To start, enter the app (which you can find on the App Store and Google Play) and make sure you’re logged into your Google account. Then, when you enter the app, you can either search for the AR topic, or you can just search AR. It should bring you the same result: you’ll see the augmented reality options under “Themes” and the title “Reality Check.” Visiting the page will show you all of the options you have. You can look at animals, artifacts, or some classic art — the categories are pretty self-explanatory.
Select whichever you’re most interested in viewing, and from the object’s page tap “View in Augmented Reality.” The app will download the AR model, and you’ll be asked to move your camera around your space.
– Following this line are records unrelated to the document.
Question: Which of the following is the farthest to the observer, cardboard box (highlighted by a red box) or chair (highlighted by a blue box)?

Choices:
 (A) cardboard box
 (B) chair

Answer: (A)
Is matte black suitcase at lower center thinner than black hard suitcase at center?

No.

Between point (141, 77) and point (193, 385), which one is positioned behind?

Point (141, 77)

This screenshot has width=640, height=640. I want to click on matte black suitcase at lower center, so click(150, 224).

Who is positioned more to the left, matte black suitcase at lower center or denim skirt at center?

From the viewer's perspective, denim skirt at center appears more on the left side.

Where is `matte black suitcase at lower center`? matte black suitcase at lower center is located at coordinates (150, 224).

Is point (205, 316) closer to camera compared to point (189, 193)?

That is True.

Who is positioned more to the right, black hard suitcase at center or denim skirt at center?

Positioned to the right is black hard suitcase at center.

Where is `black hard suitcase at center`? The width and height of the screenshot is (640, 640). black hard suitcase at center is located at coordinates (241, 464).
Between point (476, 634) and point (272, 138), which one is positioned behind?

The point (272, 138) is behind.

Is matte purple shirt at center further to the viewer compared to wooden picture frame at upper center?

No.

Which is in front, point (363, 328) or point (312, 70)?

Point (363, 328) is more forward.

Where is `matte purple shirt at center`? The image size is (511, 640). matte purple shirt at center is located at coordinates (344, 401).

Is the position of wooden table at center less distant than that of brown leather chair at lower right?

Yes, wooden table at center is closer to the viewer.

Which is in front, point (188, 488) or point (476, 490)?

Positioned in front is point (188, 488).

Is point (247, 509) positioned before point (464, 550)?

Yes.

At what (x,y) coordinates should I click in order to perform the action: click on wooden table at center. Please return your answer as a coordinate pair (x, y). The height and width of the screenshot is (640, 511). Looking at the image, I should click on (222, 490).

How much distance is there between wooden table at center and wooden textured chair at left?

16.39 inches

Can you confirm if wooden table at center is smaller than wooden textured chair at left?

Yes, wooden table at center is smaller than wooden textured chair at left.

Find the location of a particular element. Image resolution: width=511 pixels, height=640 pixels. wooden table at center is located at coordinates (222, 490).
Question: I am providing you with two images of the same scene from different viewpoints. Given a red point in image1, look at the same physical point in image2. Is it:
Once you do, either the object will appear in the space, or you’ll be told to place it there. With the AR “museums,” you can place the entire museum on your floor, and then “enter” it to browse the art. Here’s a prehistoric creature looking for all the world like my most reluctant Pokémon.
It’s actually rather startling how well the AR objects can dovetail with the surrounding environment. With the AR art, you can “hang” it anywhere. Here I am getting way closer to the Mona Lisa than I ever would be permitted in real life. Screw interior decorating apps — this is how I intend to plan all my design in the future.
While you’re viewing the AR object, you can take pictures of it interacting with your environment, either for humor or just because it’s pretty cool to see precious Aztec statuary chilling in a suburban home.
And that’s it! That’s everything you need to know to enjoy Google’s AR projects in your own home. Good luck!